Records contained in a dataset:
————

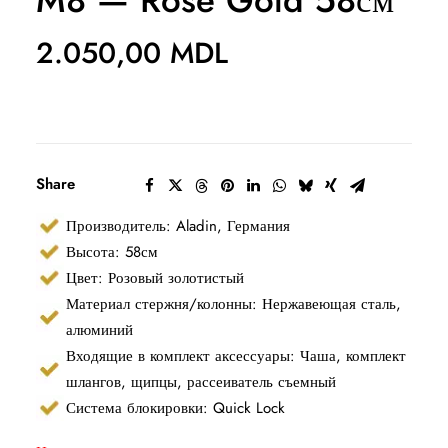
M8 — Rose Gold 58см
2.050,00
MDL
Share
Производитель: Aladin, Германия
Высота: 58см
Цвет: Розовый золотистый
Материал стержня/колонны: Нержавеющая сталь,
алюминий
Входящие в комплект аксессуары: Чаша, комплект
шлангов, щипцы, рассеиватель съемный
Система блокировки: Quick Lock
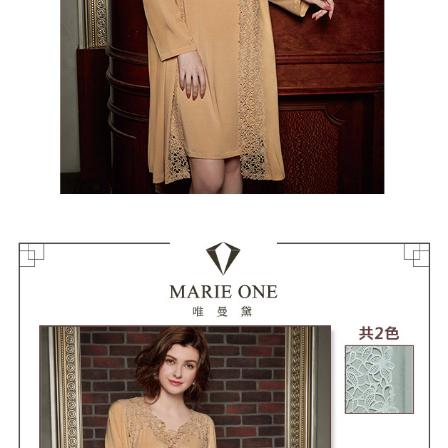
恩沛科技股份有限公司將有權停止該用戶之使用額度並採取法律行動。
海外宅配 (訂單成立後，請主動於2天內與線上客服核對收
查看運費
件資料，逾期未確認訂單將自動取消)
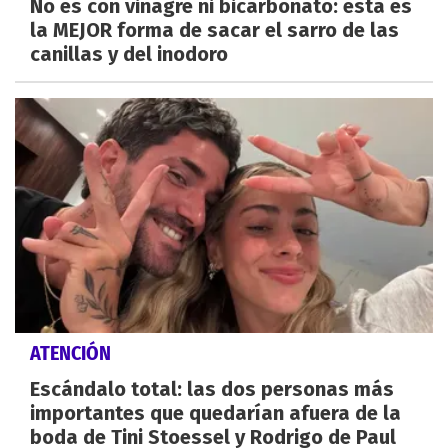
No es con vinagre ni bicarbonato: esta es
la MEJOR forma de sacar el sarro de las
canillas y del inodoro
ATENCIÓN
Escándalo total: las dos personas más
importantes que quedarían afuera de la
boda de Tini Stoessel y Rodrigo de Paul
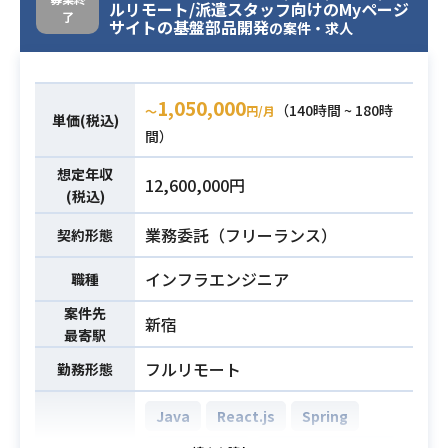
Microsoft Excel
ルリモート/派遣スタッフ向けのMyページ
了
サイトの基盤部品開発
の案件・求人
損害保険の基盤部門のシステム子会
社社員支援を行っていただきます。
・システム子会社社員の代替とし
1,050,000
（140時間 ~ 180時
〜
円/月
単価(税込)
て、構築された基盤環境に対しての
間）
改善/改修を行っていただきます
業務内容
想定年収
・AWS基盤などの課題についての改
12,600,000円
(税込)
善検討/推進を行っていただきます
（直近だとセキュリティ対応方針の
業務委託（フリーランス）
契約形態
見直し、不要オブジェクト削除など
の改善案件）
インフラエンジニア
職種
案件先
AWSを使ったシステム設計/構築/移
新宿
最寄駅
行等の経験
フルリモート
勤務形態
AWSに関する知識及び操作経験
・EC2/EFS/S3/RDS/SG/IAM/Cloud
Java
React.js
Spring
Watch/SSM/CloudFormation/Code
系等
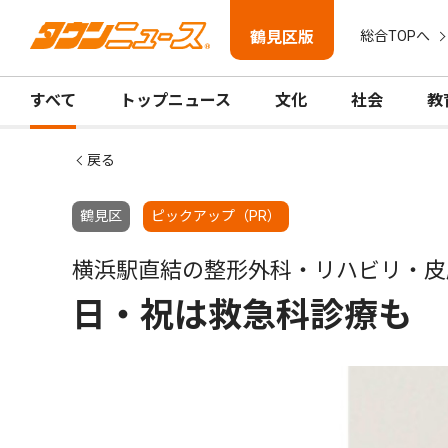
鶴見区版
総合TOPへ
すべて
トップニュース
文化
社会
教
戻る
鶴見区
ピックアップ（PR）
横浜駅直結の整形外科・リハビリ・皮
日・祝は救急科診療も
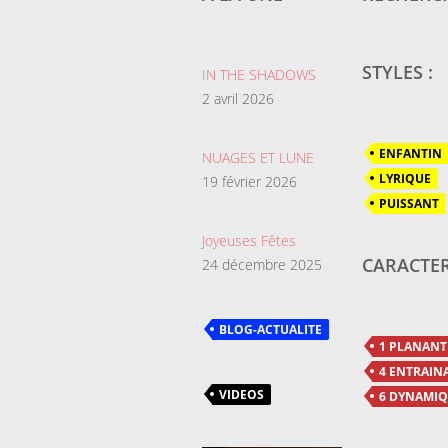
STYLES :
IN THE SHADOWS
2 avril 2026
ENFANTIN
NUAGES ET LUNE
LYRIQUE
19 février 2026
PUISSANT
Joyeuses Fêtes
CARACTER
24 décembre 2025
BLOG-ACTUALITE
1 PLANANT
4 ENTRAIN
VIDEOS
6 DYNAMI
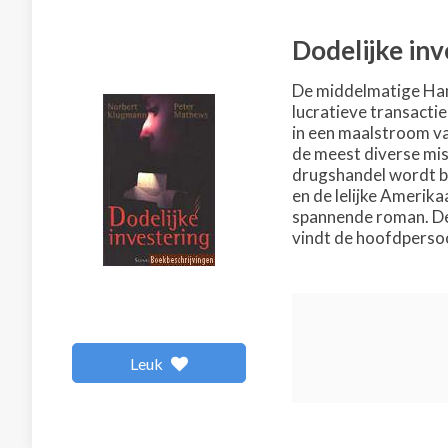
Dodelijke inv
De middelmatige Ham
lucratieve transacti
in een maalstroom va
de meest diverse mis
drugshandel wordt be
en de lelijke Amerik
spannende roman. De 
vindt de hoofdpersoon 
Leuk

————

• Required work:
Could you write out the records above again, replacing "Quick Lock" with "Easy Lock" and changing nothing else? Omit the pictures from your answer.

• Solution to this task:
M8 — Rose Gold 58см
2.050,00
MDL
Share
Производитель: Aladin, Германия
Высота: 58см
Цвет: Розовый золотистый
Материал стержня/колонны: Нержавеющая сталь,
алюминий
Входящие в комплект аксессуары: Чаша, комплект
шлангов, щипцы, рассеиватель съемный
Система блокировки: Easy Lock
恩沛科技股份有限公司將有權停止該用戶之使用額度並採取法律行動。
海外宅配 (訂單成立後，請主動於2天內與線上客服核對收
查看運費
件資料，逾期未確認訂單將自動取消)
No es con vinagre ni bicarbonato: esta es
la MEJOR forma de sacar el sarro de las
canillas y del inodoro
ATENCIÓN
Escándalo total: las dos personas más
importantes que quedarían afuera de la
boda de Tini Stoessel y Rodrigo de Paul
Microsoft Excel
ルリモート/派遣スタッフ向けのMyページ
了
サイトの基盤部品開発
の案件・求人
損害保険の基盤部門のシステム子会
社社員支援を行っていただきます。
・システム子会社社員の代替とし
1,050,000
（140時間 ~ 180時
〜
円/月
単価(税込)
て、構築された基盤環境に対しての
間）
改善/改修を行っていただきます
業務内容
想定年収
・AWS基盤などの課題についての改
12,600,000円
(税込)
善検討/推進を行っていただきます
（直近だとセキュリティ対応方針の
業務委託（フリーランス）
契約形態
見直し、不要オブジェクト削除など
の改善案件）
インフラエンジニア
職種
案件先
AWSを使ったシステム設計/構築/移
新宿
最寄駅
行等の経験
フルリモート
勤務形態
AWSに関する知識及び操作経験
・EC2/EFS/S3/RDS/SG/IAM/Cloud
Java
React.js
Spring
Watch/SSM/CloudFormation/Code
系等
鶴見区版
総合TOPへ
すべて
トップニュース
文化
社会
教
戻る
鶴見区
ピックアップ（PR）
横浜駅直結の整形外科・リハビリ・皮
日・祝は救急科診療も
STYLES :
IN THE SHADOWS
2 avril 2026
ENFANTIN
NUAGES ET LUNE
LYRIQUE
19 février 2026
PUISSANT
Joyeuses Fêtes
CARACTER
24 décembre 2025
BLOG-ACTUALITE
1 PLANANT
4 ENTRAIN
VIDEOS
6 DYNAMI
Dodelijke inv
De middelmatige Ham
lucratieve transacti
in een maalstroom va
de meest diverse mis
drugshandel wordt be
en de lelijke Amerik
spannende roman. De 
vindt de hoofdpersoon 
Leuk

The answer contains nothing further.